**TASK ITEM**: A single number is the whole answer: how many lines in this listing contain "text".

**DATASET**:
◆ ◆ ◆ ◆ ◆
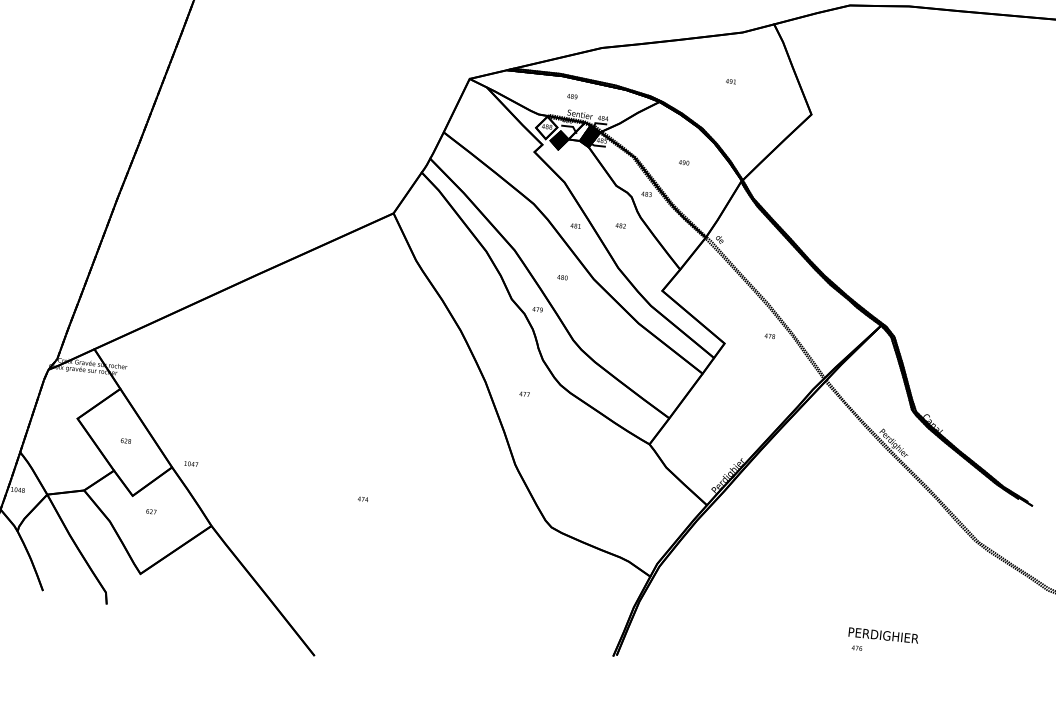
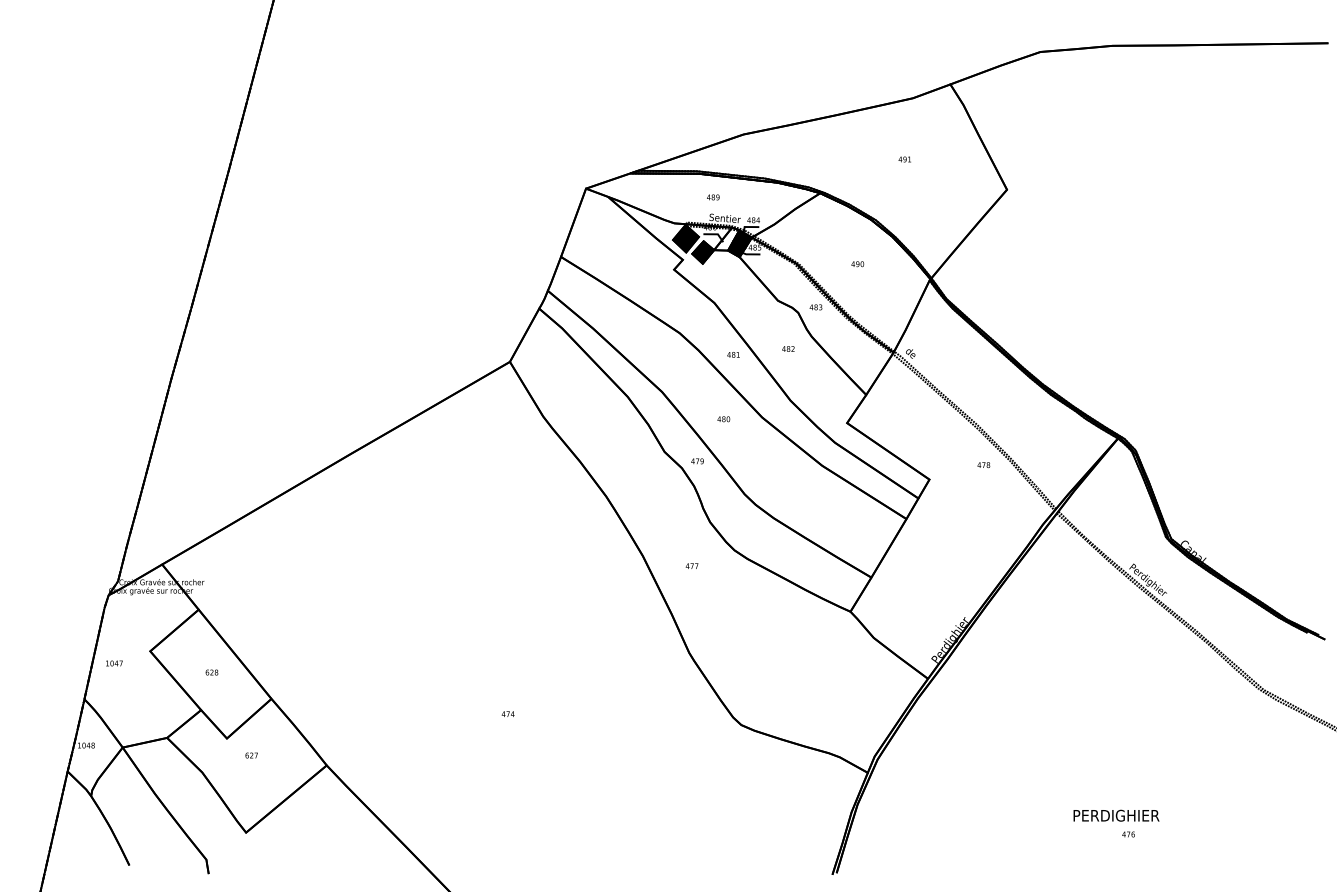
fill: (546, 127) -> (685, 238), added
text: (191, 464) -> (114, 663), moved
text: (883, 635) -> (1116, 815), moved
◆ ◆ ◆ ◆ ◆
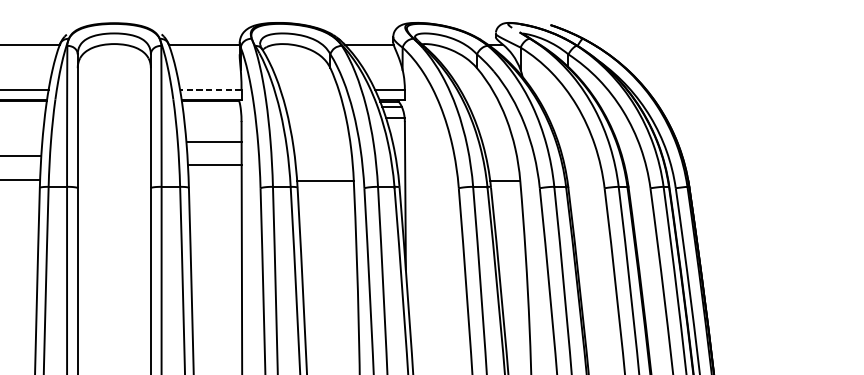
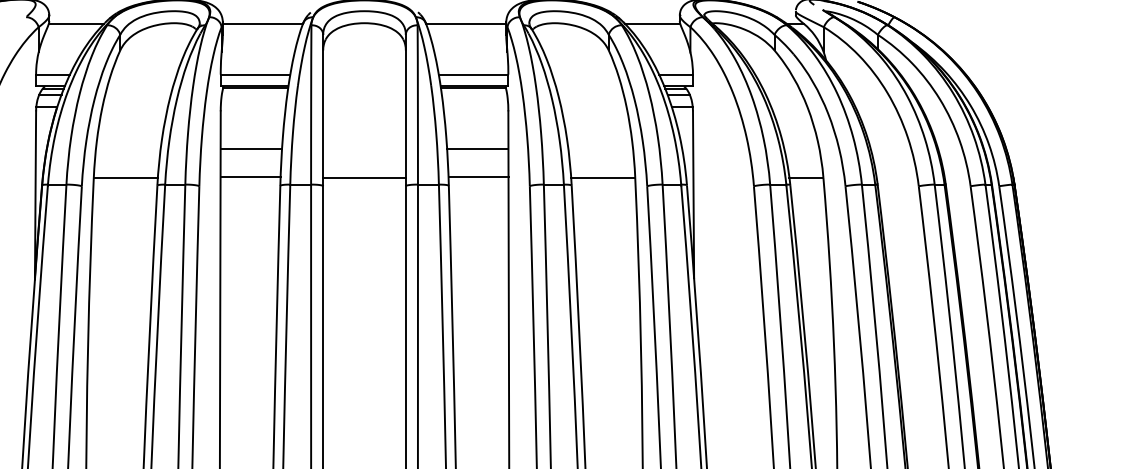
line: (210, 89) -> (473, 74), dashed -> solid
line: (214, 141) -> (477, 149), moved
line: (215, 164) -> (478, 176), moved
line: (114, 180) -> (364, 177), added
◆ ◆ ◆ ◆ ◆
**YOUR SOLUTION**: 2